TRENTON – Senator Shirley K. Turner, D-Mercer, a member of the Senate Budget and Appropriations Committee, issued the following statement after the budget panel heard from Department of Environmental Protections Commissioner Lisa Jackson about the status of her department’s budget and funding for parks and recreation in New Jersey:

“Families all across New Jersey are trying to do more on less, and stretch their family budget to the absolute limit. Gasoline prices are soaring, as well as the cost of basic necessities – right now, the cost of a gallon of milk is even higher than the cost of a gallon of gasoline. The national recession has had a profound affect on the expendable incomes of residents all over the Garden State, and many are seeking to visit natural and historical treasures closer to home, rather than extended vacations elsewhere.

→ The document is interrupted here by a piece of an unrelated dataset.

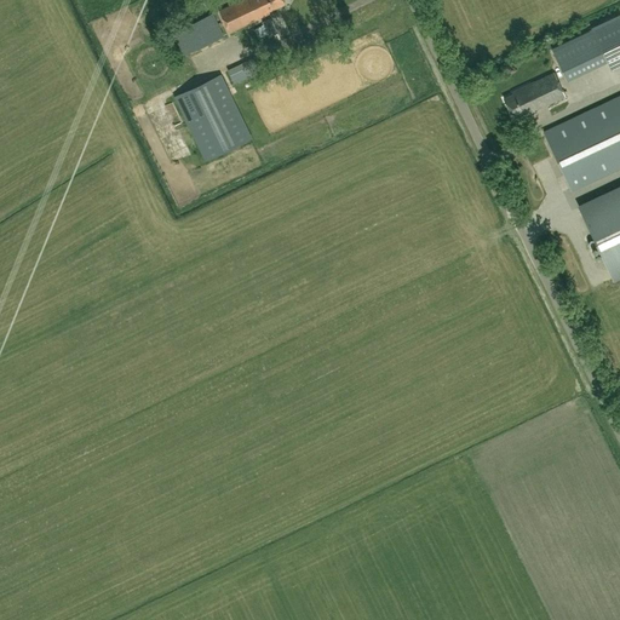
[(241,0),(219,11),(230,33),(276,11),(275,9),(285,5),(282,0),(241,0)]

“Many New Jerseyans are trying to make the most of their money while the value of the dollar continues to drop and the cost of living continues to rise. At this time of tight family finances, we shouldn’t limit the availability and access to State parks and recreation areas. It sends the wrong message about where the State’s values stand.

“In my own legislative district, two world-class State parks would be affected by the nearly $9 million funding cut in park funding. Washington Crossing State Park serves as an invaluable recreation area as well as a learning laboratory connecting park visitors with a piece of history. Princeton Battlefield would also be negatively affected by the funding shortfall.

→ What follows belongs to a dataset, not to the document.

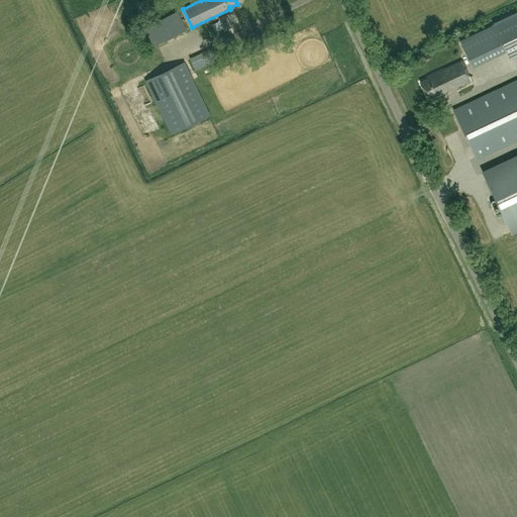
[(178,12),(143,28),(152,47),(186,31),(178,12)]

“I’ve received communications from constituents indicating that they would be willing to pay more for the services that they use at these sites, but we must be careful not to price our parks out of the range of all but the wealthiest New Jerseyans.

“In times of national economic uncertainty, our State park services are even more important to the residents of New Jersey. We should exhaust every alternative before taking a short-sighted approach to slashing funding, cutting hours, or outright closing the parks that many rely on as a convenient escape from their everyday lives.”